Da mesma forma que pretende abolir a troca de mercadorias na esfera económica para que a produção seja regida pelo uso e não pelo lucro, Marx procura semelhantemente “desmercantilizar” a pessoa humana para libertar a “riqueza da sensibilidade subjectiva do homem” da lógica abstracta utilitária prevalecente até então. Dado que, nos regimes capitalistas, os nossos próprios sentidos se tornam mercadorias, apenas a abolição da propriedade privada poderia conduzir a uma emancipação autêntica do corpo humano, sinónimo de uma reapropriação verdadeira de todos os sentidos humanos:

“A abolição da propriedade privada é a emancipação de todos os sentidos e de todas as qualidades humanas; mas ela é esta emancipação precisamente porque estes sentidos e estas qualidades se tornam humanos, tanto subjectiva como objectivamente. O olho torna-se o olho humano, tal como o seu objecto se torna um objecto social, humano, vindo do homem e conduzindo ao homem. Os sentidos tornaram-se, assim, “teorizadores” na sua acção imediata. Eles relacionam-se com o objecto por amor do objecto, mas o objecto relaciona-se humanamente a si próprio e ao homem, e vice-versa.

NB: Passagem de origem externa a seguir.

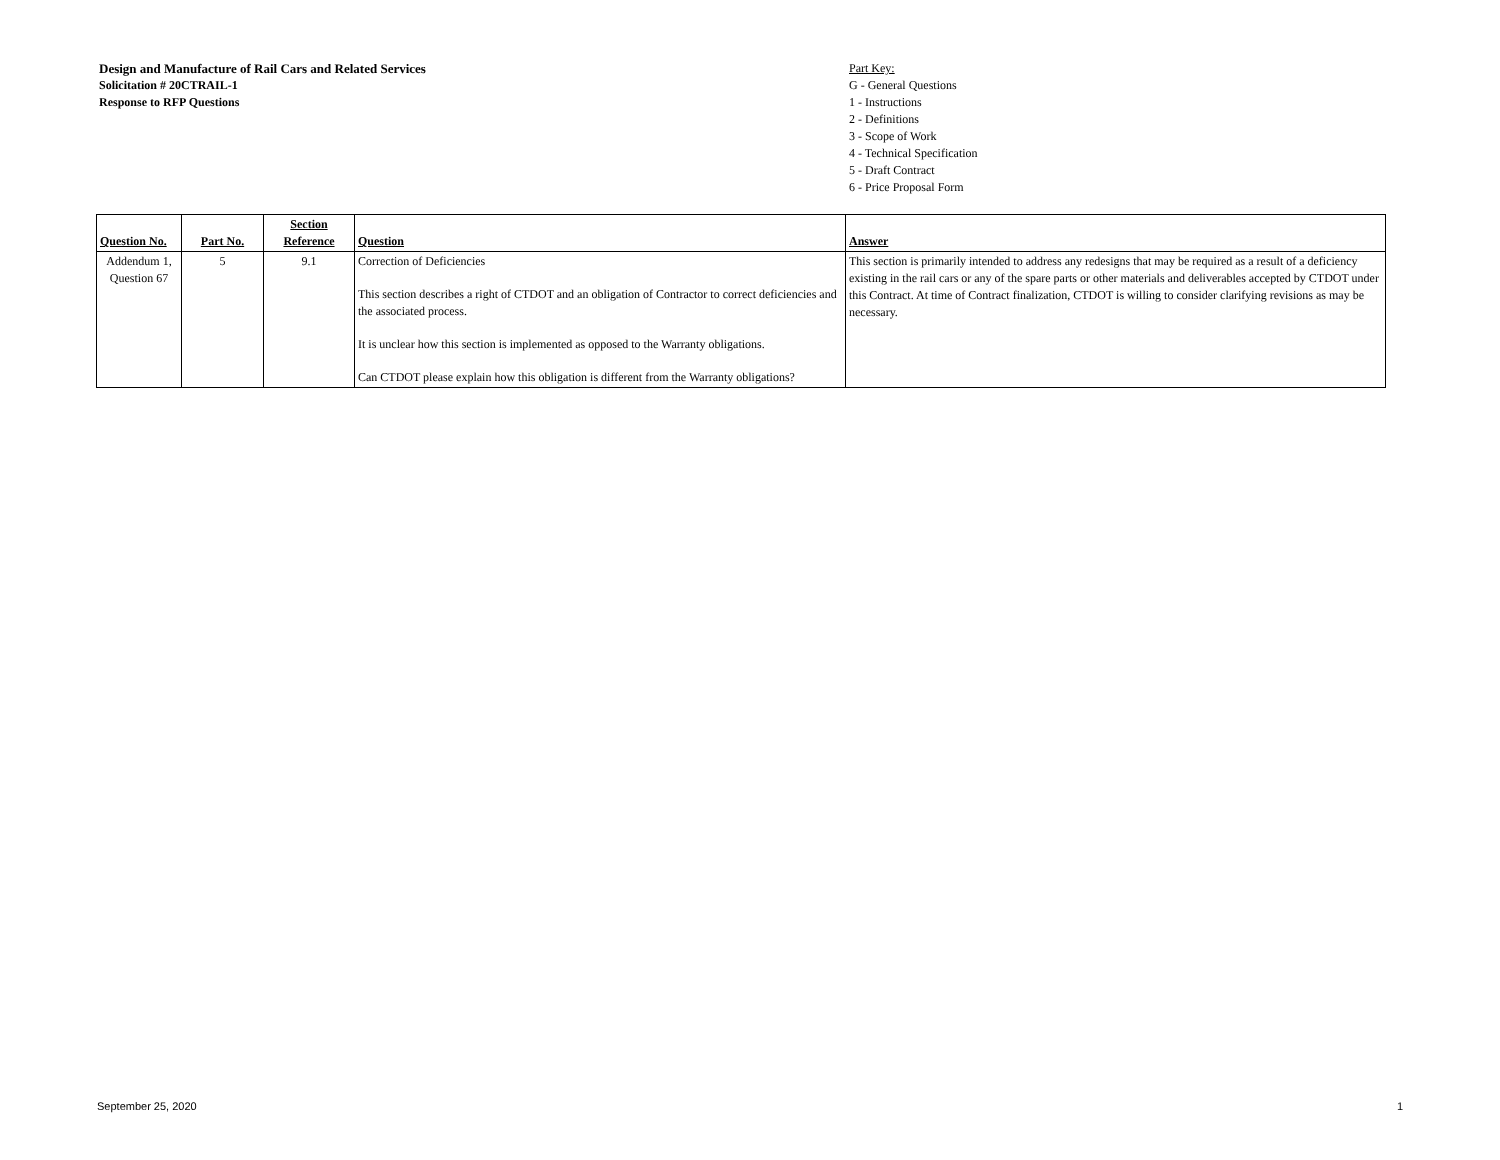Design and Manufacture of Rail Cars and Related Services
Solicitation # 20CTRAIL-1
Response to RFP Questions
Part Key:
G - General Questions
1 - Instructions
2 - Definitions
3 - Scope of Work
4 - Technical Specification
5 - Draft Contract
6 - Price Proposal Form
| Question No. | Part No. | Section Reference | Question | Answer |
| --- | --- | --- | --- | --- |
| Addendum 1, Question 67 | 5 | 9.1 | Correction of Deficiencies This section describes a right of CTDOT and an obligation of Contractor to correct deficiencies and the associated process. It is unclear how this section is implemented as opposed to the Warranty obligations. Can CTDOT please explain how this obligation is different from the Warranty obligations? | This section is primarily intended to address any redesigns that may be required as a result of a deficiency existing in the rail cars or any of the spare parts or other materials and deliverables accepted by CTDOT under this Contract. At time of Contract finalization, CTDOT is willing to consider clarifying revisions as may be necessary. |
September 25, 2020 1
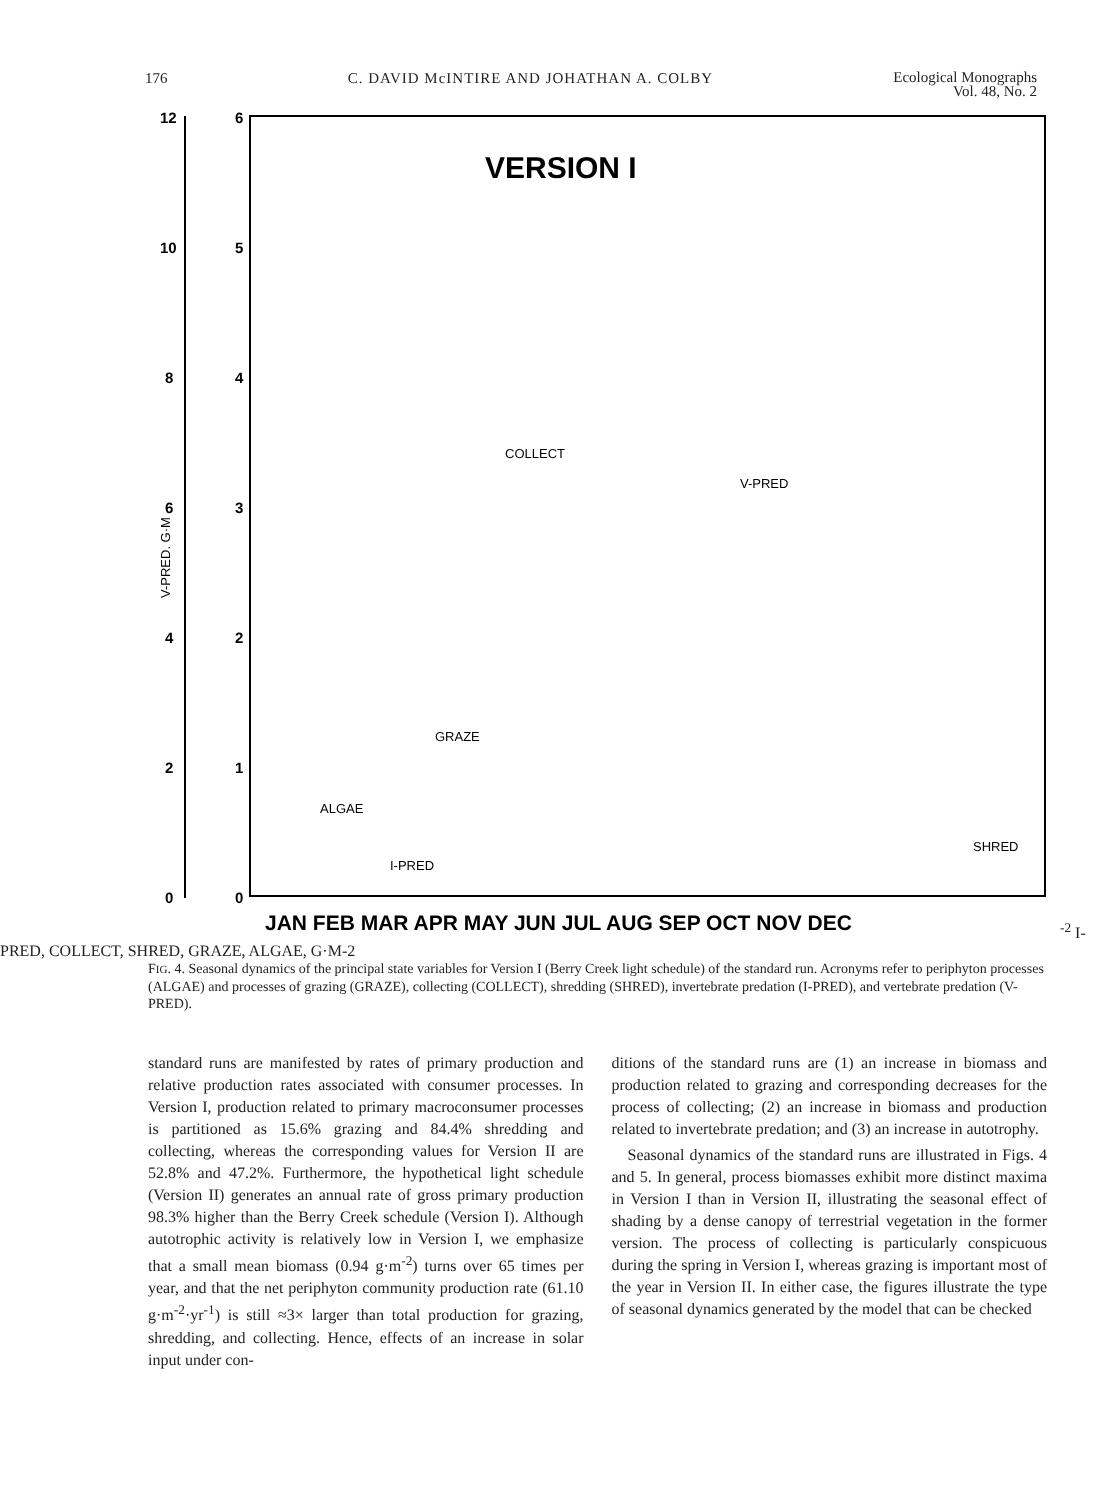176 C. DAVID McINTIRE AND JOHATHAN A. COLBY Ecological Monographs
Vol. 48, No. 2
12
10
8
6
4
2
0
6
5
4
3
2
1
0
VERSION I
JAN FEB MAR APR MAY JUN JUL AUG SEP OCT NOV DEC
COLLECT
V-PRED
GRAZE
ALGAE
I-PRED
SHRED
V-PRED. G·M-2
I-PRED, COLLECT, SHRED, GRAZE, ALGAE, G·M-2
FIG. 4. Seasonal dynamics of the principal state variables for Version I (Berry Creek light schedule) of the standard run. Acronyms refer to periphyton processes (ALGAE) and processes of grazing (GRAZE), collecting (COLLECT), shredding (SHRED), invertebrate predation (I-PRED), and vertebrate predation (V-PRED).
standard runs are manifested by rates of primary production and relative production rates associated with consumer processes. In Version I, production related to primary macroconsumer processes is partitioned as 15.6% grazing and 84.4% shredding and collecting, whereas the corresponding values for Version II are 52.8% and 47.2%. Furthermore, the hypothetical light schedule (Version II) generates an annual rate of gross primary production 98.3% higher than the Berry Creek schedule (Version I). Although autotrophic activity is relatively low in Version I, we emphasize that a small mean biomass (0.94 g·m<sup>-2</sup>) turns over 65 times per year, and that the net periphyton community production rate (61.10 g·m<sup>-2</sup>·yr<sup>-1</sup>) is still ≈3× larger than total production for grazing, shredding, and collecting. Hence, effects of an increase in solar input under con-
ditions of the standard runs are (1) an increase in biomass and production related to grazing and corresponding decreases for the process of collecting; (2) an increase in biomass and production related to invertebrate predation; and (3) an increase in autotrophy.
Seasonal dynamics of the standard runs are illustrated in Figs. 4 and 5. In general, process biomasses exhibit more distinct maxima in Version I than in Version II, illustrating the seasonal effect of shading by a dense canopy of terrestrial vegetation in the former version. The process of collecting is particularly conspicuous during the spring in Version I, whereas grazing is important most of the year in Version II. In either case, the figures illustrate the type of seasonal dynamics generated by the model that can be checked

Por isso a necessidade e o prazer perdem a sua natureza egoísta, enquanto que a natureza perde a sua simples utilidade para tornar-se utilidade humana” (EP, p. 83).

A antropologia política de Marx enraíza-se, consequentemente, numa concepção muito larga do trabalho na medida em que estabelece que a fonte da vida social reside no corpo humano.

Quanto mais complexa se torna a vida social, tanto mais o trabalho tende a especializar-se, repartindo-se formas de actividades diferentes entre produtores diferentes: é aquilo que Marx chama a “divisão do trabalho”. Necessário ao desenvolvimento e ao aperfeiçoamento das forças produtivas, este processo induz igualmente uma espécie de “alienação” ao suscitar uma realização unilateral dos potenciais humanos que vem contra o ideal marxista do “indivíduo completo” desdobrando generosamente os seus talentos pessoais; de modo que a “divisão do trabalho” fornece um exemplo perfeito deste género de divórcio que as sociedades de classes instauram entre o individual e o universal pela própria razão dos funcionamentos parcelares que induzem — o trabalho mecânico do operário de uma fábrica fecha-o, por exemplo, dentro de uma actividade exclusiva que o impede de exprimir todas as potencialidades do seu “ser genérico”:

“Por fim, e a divisão do trabalho fornece-nos de imediato o primeiro exemplo; enquanto os homens estão inseridos numa sociedade primitiva, ou seja, enquanto subsiste a divisão entre o interesse particular e o interesse geral, e que a actividade não é dividida voluntariamente mas naturalmente, o próprio acto do homem ergue-se à sua frente como um poder estranho que o submete em vez de ser ele que o domina. Com efeito, desde o momento em que o trabalho começa a ser repartido, cada um entra num círculo de actividades determinado e exclusivo, que lhe é imposto e de que não pode evadir-se; ele é caçador, pescador, pastor ou “crítico crítico”, e tem de continuar a sê-lo sob pena de perder os meios que lhe permitem viver. Na sociedade comunista é o contrário: ninguém está fechado num círculo exclusivo de actividades e cada um pode formar-se num qualquer ramo à sua escolha; é a sociedade que regula a produção geral e que me permite assim fazer hoje determinada coisa, amanhã outra, caçar de manhã, pescar da parte da tarde, ocupar-me do rebanho à noite e aplicar-me na crítica depois da ceia, de acordo com a minha vontade, sem nunca tornar-me caçador, pescador, pastor ou crítico” (IA, p. 1065; OE, I, pp. 25-26).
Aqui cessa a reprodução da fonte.